Auch Dr. Jochen Imhoff, Vorsitzender des Kuratoriums des Diakoniewerkes Hohenbrunn, freute sich über die Auszeichnung, die weit über dem Durchschnitt der bisher geprüften Häuser in Deutschland liegt. Sei sie Ansporn für die bisher noch nicht benoteten Einrichtungen des Diakoniewerkes im Landreis München. Er beschrieb in seinem Bericht die wesentlichen Veränderungen der letzten zwölf Monate. Das wirtschaftliche Umfeld in der Altenhilfe sei noch schwieriger geworden, weil mehr Wettbewerber am Markt teilnehmen und sich der Mangel an Altenpflegefachkräften immer deutlicher abzeichnet. Bei gleicher Vergütung durch die Pflegekassen werden zunehmend mehr Expertenstandards eingeführt, was erhöhte Anforderungen an die Ausbildung nach sich zieht. Das wird grundsätzlich begrüßt, dürfe aber nicht zu Lasten der Betreuung gehen. Die Berufsfachschule für Altenpflege verzeichne eine gesteigerte Nachfrage und führe verstärkt die praxisorientierten Schulungen der Mitarbeitenden in der Pflegeplanung und Dokumentation durch. Im Adipositas-Zentrum der Insula wurde das Therapieangebot flexibilisiert, um den veränderten Erwartungen der Krankenkassen entgegen zu kommen. Die Kindertagesstätten der Insula seien auch in diesem Jahr erneut sehr gut besucht gewesen – nicht nur von Kindern aus Bischofswiesen. Der Kindergarten wird noch zwei weitere Jahre genutzt und dann durch einen Neubau ersetzt. Hier würden intensive Verhandlungen mit der Kommune geführt, die Hauptzuschussgeber sein wird.

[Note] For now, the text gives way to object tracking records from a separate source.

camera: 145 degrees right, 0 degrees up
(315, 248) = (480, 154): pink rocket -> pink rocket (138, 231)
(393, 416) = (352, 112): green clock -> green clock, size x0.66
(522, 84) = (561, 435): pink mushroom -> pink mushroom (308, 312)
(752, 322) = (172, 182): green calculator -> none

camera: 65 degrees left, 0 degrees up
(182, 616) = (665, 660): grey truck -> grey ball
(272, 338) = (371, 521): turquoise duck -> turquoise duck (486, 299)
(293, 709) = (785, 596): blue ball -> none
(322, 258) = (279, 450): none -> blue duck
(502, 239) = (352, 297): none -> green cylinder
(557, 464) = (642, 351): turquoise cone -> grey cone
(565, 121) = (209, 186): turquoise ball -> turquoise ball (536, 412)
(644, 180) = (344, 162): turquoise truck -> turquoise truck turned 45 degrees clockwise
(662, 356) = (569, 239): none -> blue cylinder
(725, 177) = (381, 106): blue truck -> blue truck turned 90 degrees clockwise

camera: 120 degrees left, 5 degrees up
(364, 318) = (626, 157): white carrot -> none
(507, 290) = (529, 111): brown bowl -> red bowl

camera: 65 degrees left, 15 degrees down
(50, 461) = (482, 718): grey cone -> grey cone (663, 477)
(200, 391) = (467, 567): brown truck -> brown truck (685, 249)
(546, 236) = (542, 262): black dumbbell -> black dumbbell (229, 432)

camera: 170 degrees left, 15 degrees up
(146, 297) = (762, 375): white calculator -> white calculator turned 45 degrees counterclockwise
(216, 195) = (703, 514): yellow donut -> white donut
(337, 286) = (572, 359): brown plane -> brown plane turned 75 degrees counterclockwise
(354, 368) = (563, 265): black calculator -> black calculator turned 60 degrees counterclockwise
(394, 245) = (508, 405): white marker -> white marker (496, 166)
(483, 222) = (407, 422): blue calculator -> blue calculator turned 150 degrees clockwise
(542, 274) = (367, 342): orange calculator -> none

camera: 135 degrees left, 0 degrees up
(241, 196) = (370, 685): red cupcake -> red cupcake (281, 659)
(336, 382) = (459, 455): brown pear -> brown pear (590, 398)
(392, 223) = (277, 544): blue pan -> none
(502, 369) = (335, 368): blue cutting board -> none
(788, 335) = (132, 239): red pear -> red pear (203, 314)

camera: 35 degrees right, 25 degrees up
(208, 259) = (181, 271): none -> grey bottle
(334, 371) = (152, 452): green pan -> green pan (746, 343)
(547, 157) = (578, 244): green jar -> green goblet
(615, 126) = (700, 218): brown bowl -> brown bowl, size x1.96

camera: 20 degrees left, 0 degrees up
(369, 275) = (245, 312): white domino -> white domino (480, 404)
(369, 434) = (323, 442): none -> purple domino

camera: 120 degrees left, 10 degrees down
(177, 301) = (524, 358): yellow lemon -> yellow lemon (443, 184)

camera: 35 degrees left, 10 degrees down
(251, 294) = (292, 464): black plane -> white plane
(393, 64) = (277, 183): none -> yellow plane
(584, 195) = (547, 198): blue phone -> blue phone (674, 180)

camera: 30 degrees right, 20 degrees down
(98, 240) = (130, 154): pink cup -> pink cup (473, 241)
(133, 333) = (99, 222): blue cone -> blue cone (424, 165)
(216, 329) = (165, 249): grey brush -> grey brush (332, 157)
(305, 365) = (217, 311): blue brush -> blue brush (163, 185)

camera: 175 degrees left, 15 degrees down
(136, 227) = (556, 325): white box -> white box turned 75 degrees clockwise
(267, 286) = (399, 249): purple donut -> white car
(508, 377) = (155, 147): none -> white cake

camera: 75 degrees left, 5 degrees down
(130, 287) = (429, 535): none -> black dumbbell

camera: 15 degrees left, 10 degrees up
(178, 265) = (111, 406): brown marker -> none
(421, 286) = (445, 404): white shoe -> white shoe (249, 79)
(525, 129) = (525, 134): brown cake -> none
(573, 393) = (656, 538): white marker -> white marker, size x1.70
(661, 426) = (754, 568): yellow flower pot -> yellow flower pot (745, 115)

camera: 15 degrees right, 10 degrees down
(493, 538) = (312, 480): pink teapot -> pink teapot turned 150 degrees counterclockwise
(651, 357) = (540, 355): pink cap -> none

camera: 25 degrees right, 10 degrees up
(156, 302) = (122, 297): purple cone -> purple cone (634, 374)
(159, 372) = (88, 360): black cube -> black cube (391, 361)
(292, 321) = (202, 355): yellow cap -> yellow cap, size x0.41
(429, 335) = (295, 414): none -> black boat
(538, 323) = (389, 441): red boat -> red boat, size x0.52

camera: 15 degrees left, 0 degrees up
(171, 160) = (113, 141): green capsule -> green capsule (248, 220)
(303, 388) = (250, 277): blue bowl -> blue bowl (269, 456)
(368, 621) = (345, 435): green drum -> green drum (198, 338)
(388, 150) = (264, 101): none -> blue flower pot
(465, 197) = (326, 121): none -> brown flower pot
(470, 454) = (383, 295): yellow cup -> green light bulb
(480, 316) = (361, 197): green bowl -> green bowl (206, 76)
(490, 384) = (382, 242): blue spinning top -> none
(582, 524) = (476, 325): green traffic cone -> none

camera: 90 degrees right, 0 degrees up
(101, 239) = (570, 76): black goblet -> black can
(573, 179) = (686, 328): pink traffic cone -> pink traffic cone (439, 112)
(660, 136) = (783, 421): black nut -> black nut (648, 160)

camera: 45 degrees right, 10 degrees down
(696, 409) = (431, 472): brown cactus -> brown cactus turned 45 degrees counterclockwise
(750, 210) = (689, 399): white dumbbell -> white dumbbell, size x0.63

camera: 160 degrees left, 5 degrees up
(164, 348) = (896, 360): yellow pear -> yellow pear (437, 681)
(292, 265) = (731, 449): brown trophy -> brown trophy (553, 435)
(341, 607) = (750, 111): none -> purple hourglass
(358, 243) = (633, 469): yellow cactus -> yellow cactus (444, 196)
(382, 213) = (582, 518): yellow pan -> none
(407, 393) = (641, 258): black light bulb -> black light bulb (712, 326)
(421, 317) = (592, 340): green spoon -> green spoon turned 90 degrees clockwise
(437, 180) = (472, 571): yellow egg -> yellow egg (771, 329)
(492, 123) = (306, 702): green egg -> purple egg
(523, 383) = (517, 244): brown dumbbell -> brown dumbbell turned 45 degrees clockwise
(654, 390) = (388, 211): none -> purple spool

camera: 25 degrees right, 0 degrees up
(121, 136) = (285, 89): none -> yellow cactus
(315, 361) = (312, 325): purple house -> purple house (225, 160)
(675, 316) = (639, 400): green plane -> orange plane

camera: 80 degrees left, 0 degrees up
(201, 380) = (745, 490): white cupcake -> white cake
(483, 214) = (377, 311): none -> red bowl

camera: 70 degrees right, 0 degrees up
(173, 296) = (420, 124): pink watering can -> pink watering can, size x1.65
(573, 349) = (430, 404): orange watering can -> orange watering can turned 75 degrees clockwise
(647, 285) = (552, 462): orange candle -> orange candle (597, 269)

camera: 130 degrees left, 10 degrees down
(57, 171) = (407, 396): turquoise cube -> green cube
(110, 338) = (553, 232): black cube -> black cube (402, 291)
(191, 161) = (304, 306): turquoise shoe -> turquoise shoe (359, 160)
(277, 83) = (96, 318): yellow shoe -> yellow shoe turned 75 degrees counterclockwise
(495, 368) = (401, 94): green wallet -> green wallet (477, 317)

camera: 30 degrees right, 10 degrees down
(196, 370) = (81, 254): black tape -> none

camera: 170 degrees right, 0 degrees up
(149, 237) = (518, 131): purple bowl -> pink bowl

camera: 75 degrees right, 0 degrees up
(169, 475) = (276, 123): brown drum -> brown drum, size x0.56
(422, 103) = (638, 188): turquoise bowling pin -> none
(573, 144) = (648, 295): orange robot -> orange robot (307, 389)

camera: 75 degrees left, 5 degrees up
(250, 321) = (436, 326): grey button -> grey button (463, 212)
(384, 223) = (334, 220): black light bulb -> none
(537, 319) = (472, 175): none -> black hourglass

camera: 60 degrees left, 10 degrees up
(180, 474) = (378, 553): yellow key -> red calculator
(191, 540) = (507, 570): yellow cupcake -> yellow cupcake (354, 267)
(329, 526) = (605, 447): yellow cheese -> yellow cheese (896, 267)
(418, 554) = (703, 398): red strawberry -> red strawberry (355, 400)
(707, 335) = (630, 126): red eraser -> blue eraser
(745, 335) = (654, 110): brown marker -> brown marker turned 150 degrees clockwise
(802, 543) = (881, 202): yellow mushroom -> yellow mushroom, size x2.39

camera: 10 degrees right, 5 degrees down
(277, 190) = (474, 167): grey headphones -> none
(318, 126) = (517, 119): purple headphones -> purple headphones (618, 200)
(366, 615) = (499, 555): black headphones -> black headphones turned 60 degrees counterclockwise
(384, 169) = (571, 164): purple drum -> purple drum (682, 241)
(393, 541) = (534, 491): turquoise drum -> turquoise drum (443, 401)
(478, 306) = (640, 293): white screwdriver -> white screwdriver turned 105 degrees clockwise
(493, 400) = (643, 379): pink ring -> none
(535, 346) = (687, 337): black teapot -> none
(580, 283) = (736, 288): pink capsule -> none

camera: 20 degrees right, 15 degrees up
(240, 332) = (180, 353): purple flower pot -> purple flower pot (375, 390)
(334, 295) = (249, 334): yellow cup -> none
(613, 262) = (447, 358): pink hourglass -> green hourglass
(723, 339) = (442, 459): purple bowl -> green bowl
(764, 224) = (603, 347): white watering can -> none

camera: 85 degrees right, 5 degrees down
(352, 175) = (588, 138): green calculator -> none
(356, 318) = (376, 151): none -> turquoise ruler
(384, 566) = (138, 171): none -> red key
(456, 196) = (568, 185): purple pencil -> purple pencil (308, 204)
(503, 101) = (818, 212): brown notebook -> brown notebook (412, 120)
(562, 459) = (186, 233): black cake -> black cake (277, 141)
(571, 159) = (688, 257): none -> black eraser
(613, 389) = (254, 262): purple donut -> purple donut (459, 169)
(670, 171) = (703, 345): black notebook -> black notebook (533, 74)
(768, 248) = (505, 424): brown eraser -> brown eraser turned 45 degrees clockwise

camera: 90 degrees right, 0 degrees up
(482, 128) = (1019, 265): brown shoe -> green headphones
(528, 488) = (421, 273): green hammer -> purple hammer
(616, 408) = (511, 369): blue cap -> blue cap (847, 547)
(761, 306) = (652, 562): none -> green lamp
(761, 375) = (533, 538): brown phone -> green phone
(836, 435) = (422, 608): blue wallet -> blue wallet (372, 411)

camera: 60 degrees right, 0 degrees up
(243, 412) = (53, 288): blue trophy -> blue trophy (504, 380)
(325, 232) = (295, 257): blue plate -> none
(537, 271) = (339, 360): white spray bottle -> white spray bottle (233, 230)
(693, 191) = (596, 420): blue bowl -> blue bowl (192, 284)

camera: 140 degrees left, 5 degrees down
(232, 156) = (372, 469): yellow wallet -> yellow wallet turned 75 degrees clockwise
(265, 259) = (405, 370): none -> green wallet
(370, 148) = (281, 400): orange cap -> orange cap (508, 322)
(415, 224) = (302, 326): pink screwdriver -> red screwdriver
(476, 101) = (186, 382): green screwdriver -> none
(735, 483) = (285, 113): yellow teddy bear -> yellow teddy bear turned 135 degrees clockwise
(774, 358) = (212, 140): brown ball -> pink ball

Martin Neukamm, Geschäftsführender Vorstand des Diakoniewerkes seit 2006, hat eine Vorstandsposition bei den Rummelsberger Anstalten übernommen. Zu seinem Nachfolger wurde Dipl.-Ökonom Peter Stoll berufen, der im Hauptamt Vorsitzender der Geschäftsführung von Dienste für Menschen ist, einem diakonischen Träger mit Sitz in Baden-Württemberg. Peter Stoll, der bereits seit 1. Juli 2009 Vorstand des Diakoniewerkes ist, wies in seinem Bericht auf die Bedeutung der Berufsfachschule in der Insula hin: „Es bleibt wichtig, selber auszubilden, um die Fachkraftquote in den eigenen Häusern zu stabilisieren, denn die Generierung von qualifiziertem Personal wird immer schwieriger.“ Er dankte den rund 500 Mitarbeitenden, die an den drei Standorten Insula, Riemerling und Taufkirchen im Landkreis München auch im Jahr 2009 eine exzellente Arbeit geleistet haben. Das sei auch der Grund für die kürzlich vom Medizinischen Dienst der Kassen (MDK) vergebene sehr gute Note für die Pflege- und Betreuungsqualität des Seniorenwohn- und Pflegezentrums Insula. Die Mitgliederversammlung feierte zum Abschluss in der Insula-Kirche eine gemeinsame Andacht.